Australian shares hit three-month low as Federal Reserve cautions on interest rate cuts
Australia’s major banks have emerged the losers in more drama today, with Commonwealth Bank leading the charge with an almighty tumble.
Commonwealth Bank has clearly been on Santa’s naughty list — as the nation’s biggest bank was hammered on the Aussie stock market on Friday.
It was the second straight day of major losses on the ASX — with a combined total of $42 billion wiped off its value on one of the last trading days before Christmas.
CBA copped it hard, losing whopping 3.6 per cent, as global markets deal with a wave of uncertainty.
Global uncertainty triggered by US move
It all appears to have been trigged by a call from the US Federal Reserve which appears to have concerns about Donald Trump’s imminent return to the White House and his policy proposals.
Fed chair Jerome Powell acknowledged on Wednesday that Mr Trump’s economic platform, which includes the threat of major tariff hikes, the extension of tax cuts, and mass deportation, had been a consideration when members of the rate-setting committee met to consider the number of interest rate cuts they expect next year.
“Some did identify policy uncertainty as one of the reasons for their writing down more uncertainty around inflation,” Mr Powell said after the Fed announced it was cutting rates by a quarter point and signalled just two cuts in 2025 — a call which sent shockwaves around global markets on Thursday. Australian stocks for example lost $50 billion.
“We don’t know what’ll be tariffed from what countries, for how long, and what size,” Mr Powell said. “We don’t know whether there will be retaliatory tariffs, we don’t know what the transmission of any of that will be into consumer prices.”
Previously, Mr Powell had refused to comment on how the Fed was thinking about the potential impact of the next administration’s economic policies.
Mr Trump has continued to insist that, “properly used,” tariffs would be positive for the US economy.
“Our country right now loses to everybody,” he told reporters at his Florida residence earlier this week. “Tariffs will make our country rich.”
Given the uncertainty over Mr Trump’s plans, the decision by many policymakers to pencil so few cuts may have been a signal that they are willing to keep rates higher if the new administration puts forward policies that are inflationary, Steve Englander, head of G10 FX Research at Standard Chartered bank, told AFP.
“There are reasons not to be that pessimistic, and yet they chose to be that pessimistic,” he said. “So it’s hard to sort of avoid the signal that maybe they wanted to send a message.”
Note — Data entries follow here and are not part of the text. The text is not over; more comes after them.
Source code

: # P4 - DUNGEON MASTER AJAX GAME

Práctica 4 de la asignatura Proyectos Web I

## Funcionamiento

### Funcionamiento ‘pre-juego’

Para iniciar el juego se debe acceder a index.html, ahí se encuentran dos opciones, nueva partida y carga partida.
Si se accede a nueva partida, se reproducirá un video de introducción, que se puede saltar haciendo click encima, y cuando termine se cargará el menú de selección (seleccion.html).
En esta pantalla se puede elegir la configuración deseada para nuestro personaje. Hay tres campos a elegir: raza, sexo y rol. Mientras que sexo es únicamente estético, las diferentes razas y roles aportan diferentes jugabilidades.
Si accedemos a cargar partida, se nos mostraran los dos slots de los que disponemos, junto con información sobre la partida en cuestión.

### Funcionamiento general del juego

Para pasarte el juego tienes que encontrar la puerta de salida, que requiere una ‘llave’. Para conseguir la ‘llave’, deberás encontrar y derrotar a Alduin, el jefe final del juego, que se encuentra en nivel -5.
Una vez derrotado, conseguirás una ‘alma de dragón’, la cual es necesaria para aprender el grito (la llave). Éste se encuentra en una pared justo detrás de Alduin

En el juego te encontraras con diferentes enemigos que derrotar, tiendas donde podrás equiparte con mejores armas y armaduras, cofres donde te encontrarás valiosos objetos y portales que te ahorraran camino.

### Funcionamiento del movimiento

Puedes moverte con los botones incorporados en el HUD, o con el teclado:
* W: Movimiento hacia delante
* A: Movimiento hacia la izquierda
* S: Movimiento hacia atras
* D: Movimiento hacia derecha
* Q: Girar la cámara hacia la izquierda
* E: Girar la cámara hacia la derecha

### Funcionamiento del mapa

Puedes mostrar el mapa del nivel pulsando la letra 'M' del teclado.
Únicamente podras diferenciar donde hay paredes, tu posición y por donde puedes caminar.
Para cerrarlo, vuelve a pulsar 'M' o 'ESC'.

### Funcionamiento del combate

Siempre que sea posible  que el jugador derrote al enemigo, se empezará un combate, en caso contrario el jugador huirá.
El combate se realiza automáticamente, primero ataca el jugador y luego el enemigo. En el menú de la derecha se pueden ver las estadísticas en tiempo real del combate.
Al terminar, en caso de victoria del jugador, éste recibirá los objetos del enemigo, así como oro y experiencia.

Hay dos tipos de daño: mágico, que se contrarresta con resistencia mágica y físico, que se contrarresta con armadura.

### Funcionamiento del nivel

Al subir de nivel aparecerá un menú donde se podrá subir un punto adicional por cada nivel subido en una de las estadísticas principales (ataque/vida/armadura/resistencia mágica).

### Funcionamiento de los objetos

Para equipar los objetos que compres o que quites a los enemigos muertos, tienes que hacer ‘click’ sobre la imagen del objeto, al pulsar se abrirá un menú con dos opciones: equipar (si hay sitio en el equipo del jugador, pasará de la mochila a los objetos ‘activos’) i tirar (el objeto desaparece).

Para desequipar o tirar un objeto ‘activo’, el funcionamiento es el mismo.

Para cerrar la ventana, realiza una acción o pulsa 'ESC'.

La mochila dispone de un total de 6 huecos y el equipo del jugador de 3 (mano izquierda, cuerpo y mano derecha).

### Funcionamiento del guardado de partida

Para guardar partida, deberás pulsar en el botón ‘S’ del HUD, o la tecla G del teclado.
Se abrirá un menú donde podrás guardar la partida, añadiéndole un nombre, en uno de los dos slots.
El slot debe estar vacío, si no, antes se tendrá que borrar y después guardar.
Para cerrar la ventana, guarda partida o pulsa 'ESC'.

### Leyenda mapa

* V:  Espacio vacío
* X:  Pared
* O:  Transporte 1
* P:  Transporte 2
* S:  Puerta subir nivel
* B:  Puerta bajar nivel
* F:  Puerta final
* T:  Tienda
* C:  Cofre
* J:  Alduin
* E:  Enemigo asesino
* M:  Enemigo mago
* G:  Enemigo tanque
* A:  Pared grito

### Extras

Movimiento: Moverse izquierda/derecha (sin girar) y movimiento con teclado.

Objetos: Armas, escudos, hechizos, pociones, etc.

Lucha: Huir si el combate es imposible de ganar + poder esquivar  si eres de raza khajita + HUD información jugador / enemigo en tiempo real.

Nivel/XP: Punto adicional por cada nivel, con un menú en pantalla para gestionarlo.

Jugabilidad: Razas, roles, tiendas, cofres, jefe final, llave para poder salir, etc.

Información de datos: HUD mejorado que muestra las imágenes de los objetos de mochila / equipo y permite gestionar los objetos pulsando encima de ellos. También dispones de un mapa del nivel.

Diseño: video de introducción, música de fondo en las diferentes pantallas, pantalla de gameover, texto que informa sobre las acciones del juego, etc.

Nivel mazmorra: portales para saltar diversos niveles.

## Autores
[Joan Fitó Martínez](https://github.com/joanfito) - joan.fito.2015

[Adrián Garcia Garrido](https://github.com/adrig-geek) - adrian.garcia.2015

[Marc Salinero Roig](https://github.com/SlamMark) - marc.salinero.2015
The US central bank has a dual mandate from Congress to act independently to tackle inflation and unemployment. But it must still consider how the economy could be affected by government policies.
Australia cops huge hit
All this has resulted in Australian shares sliding to a three-month low on Friday, with traders continuing to react to the Federal Reserve’s decision to reduce its projections for interest rate cuts in 2025.
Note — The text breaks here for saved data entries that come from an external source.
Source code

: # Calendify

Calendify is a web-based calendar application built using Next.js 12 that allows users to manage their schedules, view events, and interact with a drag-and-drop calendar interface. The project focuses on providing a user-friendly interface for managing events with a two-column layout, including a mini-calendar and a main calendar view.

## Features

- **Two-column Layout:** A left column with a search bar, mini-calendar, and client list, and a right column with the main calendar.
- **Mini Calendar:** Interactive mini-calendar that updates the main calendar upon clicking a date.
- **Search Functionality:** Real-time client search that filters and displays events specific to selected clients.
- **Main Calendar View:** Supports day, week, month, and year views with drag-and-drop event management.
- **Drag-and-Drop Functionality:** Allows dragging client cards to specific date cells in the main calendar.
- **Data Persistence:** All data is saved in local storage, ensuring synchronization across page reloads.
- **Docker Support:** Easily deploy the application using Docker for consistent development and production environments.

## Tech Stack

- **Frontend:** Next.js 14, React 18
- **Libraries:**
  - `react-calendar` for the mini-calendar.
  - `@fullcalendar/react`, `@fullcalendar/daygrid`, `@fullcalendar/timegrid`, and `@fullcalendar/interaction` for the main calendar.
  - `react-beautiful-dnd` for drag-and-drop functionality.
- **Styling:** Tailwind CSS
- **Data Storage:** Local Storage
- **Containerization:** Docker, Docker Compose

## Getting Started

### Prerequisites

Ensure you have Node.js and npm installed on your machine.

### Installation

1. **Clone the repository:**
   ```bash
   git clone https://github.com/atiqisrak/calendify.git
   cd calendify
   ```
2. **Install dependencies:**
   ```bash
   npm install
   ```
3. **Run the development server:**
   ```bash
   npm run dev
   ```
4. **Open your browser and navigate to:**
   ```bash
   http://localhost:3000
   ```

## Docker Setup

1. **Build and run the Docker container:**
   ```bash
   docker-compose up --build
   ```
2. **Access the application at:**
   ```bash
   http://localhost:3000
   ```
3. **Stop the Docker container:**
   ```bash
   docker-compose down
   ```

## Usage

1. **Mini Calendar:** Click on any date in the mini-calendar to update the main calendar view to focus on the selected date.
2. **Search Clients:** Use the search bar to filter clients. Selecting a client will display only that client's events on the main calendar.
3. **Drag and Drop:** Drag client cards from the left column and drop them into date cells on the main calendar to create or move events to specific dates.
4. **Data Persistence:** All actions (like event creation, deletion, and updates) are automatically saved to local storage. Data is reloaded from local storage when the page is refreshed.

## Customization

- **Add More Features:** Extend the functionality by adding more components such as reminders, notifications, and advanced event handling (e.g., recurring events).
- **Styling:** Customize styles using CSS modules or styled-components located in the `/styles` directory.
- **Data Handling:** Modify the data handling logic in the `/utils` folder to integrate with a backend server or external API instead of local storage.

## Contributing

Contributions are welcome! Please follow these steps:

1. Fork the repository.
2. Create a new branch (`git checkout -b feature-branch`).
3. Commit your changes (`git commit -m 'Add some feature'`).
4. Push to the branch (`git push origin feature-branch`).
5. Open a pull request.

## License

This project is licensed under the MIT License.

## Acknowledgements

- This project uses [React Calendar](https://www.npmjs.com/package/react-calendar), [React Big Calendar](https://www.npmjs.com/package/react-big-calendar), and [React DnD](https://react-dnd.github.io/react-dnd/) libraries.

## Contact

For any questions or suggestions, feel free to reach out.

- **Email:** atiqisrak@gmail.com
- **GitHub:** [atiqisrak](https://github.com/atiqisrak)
The ASX closed the day down 1.29 per cent, settling at 8067.70, marking its lowest level since September.
Over the course of the week, the index shed nearly 3 per cent, driven by a broad sell-off, particularly in banking and consumer discretionary stocks.
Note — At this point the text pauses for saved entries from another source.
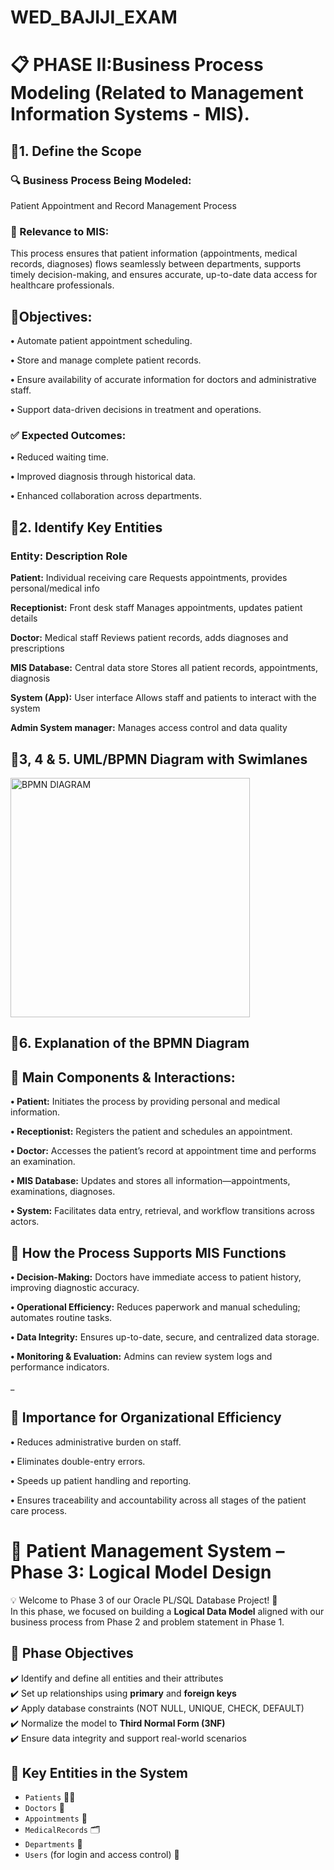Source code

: # WED_BAJIJI_EXAM

# 📋 **PHASE II:Business Process Modeling (Related to Management Information Systems - MIS).**


## **🎲1. Define the Scope**

### **🔍 Business Process Being Modeled:**

Patient Appointment and Record Management Process

### **📌 Relevance to MIS:**

This process ensures that patient information (appointments, medical records, diagnoses) flows seamlessly between departments, supports timely decision-making, and ensures accurate, up-to-date data access for healthcare professionals.

## **🎯Objectives:**

**•**	Automate patient appointment scheduling.

**•**	Store and manage complete patient records.

**•**	Ensure availability of accurate information for doctors and administrative staff.

**•**	Support data-driven decisions in treatment and operations.

### **✅ Expected Outcomes:**

**•**	Reduced waiting time.

**•**	Improved diagnosis through historical data.

**•**	Enhanced collaboration across departments.

## **🎲2. Identify Key Entities**

### **Entity:**	                                      **Description	Role**

**Patient:**                                            Individual receiving care	Requests appointments, provides personal/medical info

**Receptionist:**	                                      Front desk staff	Manages appointments, updates patient details

**Doctor:**	                                            Medical staff	Reviews patient records, adds diagnoses and prescriptions

**MIS Database:**	                                      Central data store	Stores all patient records, appointments, diagnosis

**System (App):**	                                      User interface	Allows staff and patients to interact with the system

**Admin	System manager:**	                              Manages access control and data quality


## **🎲3, 4 & 5. UML/BPMN Diagram with Swimlanes**

<img width="383" alt="BPMN DIAGRAM" src="https://github.com/user-attachments/assets/280cc679-a0fe-4759-b41f-5773920d828f" />


## **🎲6. Explanation of the BPMN Diagram**

## **🧩 Main Components & Interactions:**


**•	Patient:** Initiates the process by providing personal and medical information.

**•	Receptionist:** Registers the patient and schedules an appointment.

**•	Doctor:** Accesses the patient’s record at appointment time and performs an examination.

**•	MIS Database:** Updates and stores all information—appointments, examinations, diagnoses.

**•	System:** Facilitates data entry, retrieval, and workflow transitions across actors.



## **🧠 How the Process Supports MIS Functions**

**•	Decision-Making:** Doctors have immediate access to patient history, improving diagnostic accuracy.

**•	Operational Efficiency:** Reduces paperwork and manual scheduling; automates routine tasks.

**•	Data Integrity:** Ensures up-to-date, secure, and centralized data storage.

**•	Monitoring & Evaluation:** Admins can review system logs and performance indicators.

_
## **🏥 Importance for Organizational Efficiency**

**•**	Reduces administrative burden on staff.

**•**	Eliminates double-entry errors.

**•**	Speeds up patient handling and reporting.

**•**	Ensures traceability and accountability across all stages of the patient care process.


# 🏥 Patient Management System – Phase 3: Logical Model Design

 💡 Welcome to Phase 3 of our Oracle PL/SQL Database Project! 🎯  
In this phase, we focused on building a **Logical Data Model** aligned with our business process from Phase 2 and problem statement in Phase 1.

## 🧠 Phase Objectives

✔️ Identify and define all entities and their attributes  
✔️ Set up relationships using **primary** and **foreign keys**  
✔️ Apply database constraints (NOT NULL, UNIQUE, CHECK, DEFAULT)  
✔️ Normalize the model to **Third Normal Form (3NF)**  
✔️ Ensure data integrity and support real-world scenarios  

## 🧱 Key Entities in the System

- `Patients` 🧑‍⚕️  
- `Doctors` 🥼  
- `Appointments` 📆  
- `MedicalRecords` 🗂️  
- `Departments` 🏥  
- `Users` (for login and access control) 🔐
The downturn follows the Fed’s revised stance, with its outlook on interest rate cuts in 2025 now reduced from three to two.
Mr Powell also issued a warning about the ongoing risks of reinflation, signalling a more cautious approach moving forward.
The impact was felt across global markets, with New York traders initially reacting with a sell-off, although they staged a recovery overnight on Thursday.
However, in Australia, the prevailing sentiment remained decidedly risk-averse.
The biggest losers on the ASX were the major banks, with Commonwealth Bank leading the charge with a 3.4 per cent tumble.
NAB declined 2 per cent, and Westpac dropped 1.3 per cent. Bellevue Gold was another major drag on the index, tumbling 5 per cent as a lower gold price hit local producers.
In biotech, Mesoblast saw a sharp 21.5 per cent decline after US regulators gave approval to a competitor’s groundbreaking cell therapy, prompting a wave of profit-taking.
Meanwhile, HMC Capital rose 3.2 per cent following a sell-off earlier in the week, sparked by the lacklustre IPO performance of DigiCo, a company in which HMC is a major investor.
Meanwhile, Integral Diagnostics rose one per cent after completing a merger with Capitol Health, and Ventia gained 3 per cent after announcing a five-year deal with Telstra, though Telstra’s shares remained flat.
Wesfarmers fell 3.7 per cent, following the announcement of the sale of its Coregas business for $770 million. De Grey Mining climbed 1.4 per cent on positive news regarding its Hemi Gold project, while Woodside rose 1.3 per cent, despite Citi analysts issuing a sell rating on the stock after the company’s recent asset swap deal with Chevron involving a $34 billion LNG venture.